We need to sort out this mess.
The food industry is the worst offender. If I got to the pound shop or the 99p shop or my local newsagent I can buy a 2 litre bottle of milk. If I go to the supermarket I have to have 1.136 litres or 2.272 litres. If I buy tea it's in convenient 125 or 250g packets; coffee comes in 454g packets. Most things are metric, so let's get rid of the anomolies once and for all. While we're at it let's use Joules (or MJ) for energy rather than Calories or kW.hr.
The only two exceptions I'd make in the short term are beer glasses in pubs and glass milk bottles for doorstep deliveries. That's not because I have any objection to drinking a "large" (500ml) or a "small" (300ml) glass of beer, but because I don't want to impose additional costs on publicans and dairies. I'd ban the introduction of new imperial size glasses and bottles except for souvenir shops, home use etc. Wine and spirits are already sold in metric quantities and pubs should switch over for beer when new glasses are needed. Their remaining old glasses can be sold to pubs that wish to remain 'imbeerial' for a bit longer. Something similar could be done for dairies.

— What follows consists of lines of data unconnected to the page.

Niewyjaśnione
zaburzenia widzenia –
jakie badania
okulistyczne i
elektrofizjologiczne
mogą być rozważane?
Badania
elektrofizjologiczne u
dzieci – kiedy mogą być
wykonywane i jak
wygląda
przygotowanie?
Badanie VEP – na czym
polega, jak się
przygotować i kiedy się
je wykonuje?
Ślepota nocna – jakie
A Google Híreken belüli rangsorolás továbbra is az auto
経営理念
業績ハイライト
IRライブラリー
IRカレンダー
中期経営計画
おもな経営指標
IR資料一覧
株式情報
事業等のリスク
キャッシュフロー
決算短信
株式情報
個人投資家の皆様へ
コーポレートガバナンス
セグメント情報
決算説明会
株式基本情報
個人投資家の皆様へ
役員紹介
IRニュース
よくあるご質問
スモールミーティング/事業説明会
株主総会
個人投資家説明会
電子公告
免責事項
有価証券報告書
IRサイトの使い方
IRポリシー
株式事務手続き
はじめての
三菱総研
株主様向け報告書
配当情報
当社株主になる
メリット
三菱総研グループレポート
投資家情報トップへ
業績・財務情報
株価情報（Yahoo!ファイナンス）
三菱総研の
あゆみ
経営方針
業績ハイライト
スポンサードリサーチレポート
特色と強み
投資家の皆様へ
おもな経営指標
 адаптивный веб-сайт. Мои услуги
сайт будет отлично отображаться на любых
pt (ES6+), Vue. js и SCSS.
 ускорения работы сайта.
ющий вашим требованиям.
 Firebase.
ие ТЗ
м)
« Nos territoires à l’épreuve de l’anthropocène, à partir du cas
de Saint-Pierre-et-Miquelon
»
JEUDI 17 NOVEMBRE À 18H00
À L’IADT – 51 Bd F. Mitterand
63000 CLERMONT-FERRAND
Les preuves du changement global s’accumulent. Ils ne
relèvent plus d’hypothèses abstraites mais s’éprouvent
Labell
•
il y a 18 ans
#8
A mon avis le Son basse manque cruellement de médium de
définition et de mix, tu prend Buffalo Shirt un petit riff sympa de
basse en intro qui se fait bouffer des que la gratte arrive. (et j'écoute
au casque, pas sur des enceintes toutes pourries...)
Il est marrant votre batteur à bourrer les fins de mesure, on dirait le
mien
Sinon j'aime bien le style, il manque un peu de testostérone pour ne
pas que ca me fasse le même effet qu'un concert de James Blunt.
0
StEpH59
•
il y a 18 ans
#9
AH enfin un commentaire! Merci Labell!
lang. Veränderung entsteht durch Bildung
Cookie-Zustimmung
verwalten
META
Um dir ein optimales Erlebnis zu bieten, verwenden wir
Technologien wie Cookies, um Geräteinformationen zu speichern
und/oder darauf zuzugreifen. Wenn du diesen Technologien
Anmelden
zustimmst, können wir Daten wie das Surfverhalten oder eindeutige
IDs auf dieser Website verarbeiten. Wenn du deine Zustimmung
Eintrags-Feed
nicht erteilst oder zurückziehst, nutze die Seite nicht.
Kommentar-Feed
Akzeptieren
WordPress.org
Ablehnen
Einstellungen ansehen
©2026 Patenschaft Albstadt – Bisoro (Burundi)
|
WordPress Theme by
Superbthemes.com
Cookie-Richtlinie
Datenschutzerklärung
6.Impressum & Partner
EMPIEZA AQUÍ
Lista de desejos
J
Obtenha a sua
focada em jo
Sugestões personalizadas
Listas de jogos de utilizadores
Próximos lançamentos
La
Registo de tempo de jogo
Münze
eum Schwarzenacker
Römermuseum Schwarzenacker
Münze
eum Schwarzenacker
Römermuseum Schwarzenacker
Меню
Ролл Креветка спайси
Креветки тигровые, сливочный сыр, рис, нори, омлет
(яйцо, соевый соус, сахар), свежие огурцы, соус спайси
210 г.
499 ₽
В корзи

The government and the media seem to think metric is fine for engineering, commerce, aggriculture, fisheries, construction, ... but not for the general public who are a completely different set of people that can't cope with all this new-fangled stuff. I was taught metric units in school (cgs not SI) and that was 55 years ago. The excuse that we can't handle metric units is just nonsense. We changed to decimal currency in 1971. Who would seriously want to go back to £sd now?